G7 leaders pledge to enhance efforts to address global debt vulnerabilities

G7 leaders ​on Tuesday pledged to step up efforts to address high debt burdens among developing countries, including middle-income countries ‌not currently eligible for a debt relief initiative launched by the broader Group of 20 large economies during the COVID-19 pandemic.
 
In a joint declaration issued after a session that included guest countries Kenya, Egypt, India, Brazil and South Korea, the G7 leaders affirmed their commitment to international cooperation on development while urging reforms and a greater emphasis ​on private investment.
 
They said traditional development policies had produced results, but had only “limited impact in reducing financial dependency on external ​assistance.” Public resources, curtailed sharply by the U.S. and other advanced economies in recent years, would continue ⁠to play a key role, but were insufficient to meet global development needs, the leaders meeting in the French lakeside resort of ​Evian-les-Bains said.
 
“We will enhance efforts to address escalating global debt vulnerabilities that threaten economic stability and constrain fiscal space for essential public ​service interventions,” the statement, backed by South Korea and Kenya, said.
 
The leaders also underscored the importance of progress toward a common approach to debt restructurings for vulnerable middle-income countries not eligible for the G20 Common Framework, set up during COVID to aid the poorest countries.
 
“Essentially what they’re calling for is pre-emptive ​debt restructuring — dealing with debt before it becomes a crisis,” said Eric LeCompte, executive director of Jubilee USA Network, a development ​group, welcoming the leaders’ statement.

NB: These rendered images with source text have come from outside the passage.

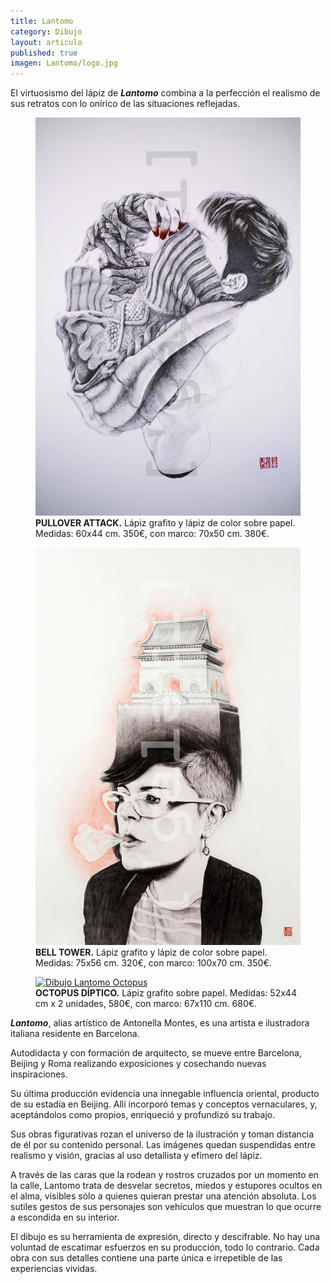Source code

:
 ```yaml
---
title: Lantomo
category: Dibujo
layout: articulo
published: true
imagen: Lantomo/logo.jpg
---
```

El virtuosismo del lápiz de <b>*Lantomo*</b> combina a la perfección el realismo de sus retratos con lo onírico de las situaciones reflejadas.

<div class="figure-group">
<figure>
	<a href="/images/Lantomo/pullover-attak.jpg"><img src="/images/Lantomo/pullover-attak.jpg" alt="Dibujo Lantomo Pullover attack"></a>
	<figcaption><b>PULLOVER ATTACK.</b>
    Lápiz grafito y lápiz de color sobre papel. 
    Medidas: 60x44 cm. 350€, con marco: 70x50 cm. 380€.</figcaption>
</figure>

<figure>
	<a href="/images/Lantomo/BELL-TOWER-RED.jpg"><img src="/images/Lantomo/BELL-TOWER-RED.jpg" alt="Dibujo Lantomo Bell Tower"></a>
	<figcaption><b>BELL TOWER.</b> 
    Lápiz grafito y lápiz de color sobre papel. 
    Medidas: 75x56 cm. 320€, con marco: 100x70 cm. 350€.</figcaption>
</figure>
</div>

<figure>
	<a href="/images/Lantomo/octopus díptico.jpg"><img src="/images/Lantomo/octopus díptico.jpg" alt="Dibujo Lantomo Octopus"></a>
	<figcaption><b>OCTOPUS DÍPTICO.</b>
    Lápiz grafito sobre papel. 
    Medidas: 52x44 cm x 2 unidades, 580€, con marco: 67x110 cm. 680€.</figcaption>
</figure>

<b>*Lantomo*</b>, alias artístico de Antonella Montes, es una artista e ilustradora italiana residente en Barcelona.

Autodidacta y con formación de arquitecto, se mueve entre Barcelona, Beijing y Roma realizando exposiciones y 
cosechando nuevas inspiraciones.

Su última producción evidencia una innegable influencia oriental, producto de su estadía en Beijing. Allí incorporó 
temas y conceptos vernaculares, y, aceptándolos como propios, enriqueció y profundizó su trabajo.

Sus obras figurativas rozan el universo de la ilustración y toman distancia de él por su contenido personal. Las 
imágenes quedan suspendidas entre realismo y visión, gracias al uso detallista y efímero del lápiz.

A través de las caras que la rodean y rostros cruzados por un momento en la calle, Lantomo trata de desvelar secretos, 
miedos y estupores ocultos en el alma, visibles sólo a quienes quieran prestar una atención absoluta. Los sutiles 
gestos de sus personajes son vehículos que muestran lo que ocurre a escondida en su interior. 

El dibujo es su herramienta de expresión, directo y descifrable. No hay una voluntad de escatimar esfuerzos en su 
producción, todo lo contrario. Cada obra con sus detalles contiene una parte única e irrepetible de las experiencias 
vividas.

He said the focus on private sector investment was important, given the decline of public development funding.
 
OECD data showed official ‌development ⁠assistance dropped by 23.1% in real terms in 2025 to $174.3 billion, led by a nearly 57% drop in aid by the U.S. and smaller declines from Germany, France, Britain and Japan.
 
Kevin Gallagher, director of Boston University’s Global Development Policy Center, noted that it was the G7’s first official acknowledgement of debt concerns among poorer countries that were not eligible for the Common Framework. He expressed surprise, however, that the declaration ​did not address the urgent, immediate ​needs of developing countries caused ⁠by the war in the Middle East.
 
“Countries outside of the G7, especially in Asia and Africa, that are net energy importers need immediate liquidity finance, immediate fiscal support for imports and fuel/fertilizer subsidies, and longer-run low-cost ​development finance to shift away from such vulnerable positions in the world economy,” he said.
 
Development group ​Oxfam International criticised ⁠the G7 statement, and called on its leaders to increase their aid to the 0.7% of gross national income previously promised.
 
“The G7 has made the biggest collective cut in life-saving aid in its history, a move that is already causing millions of people to die,” said ⁠Joern Kalinski, ​the group’s senior adviser on G7. “Repurposing life-saving aid to provide multiple financial incentives ​for private investors rather than building public schools and hospitals is the wrong thing to do, and will make a bad situation far worse.”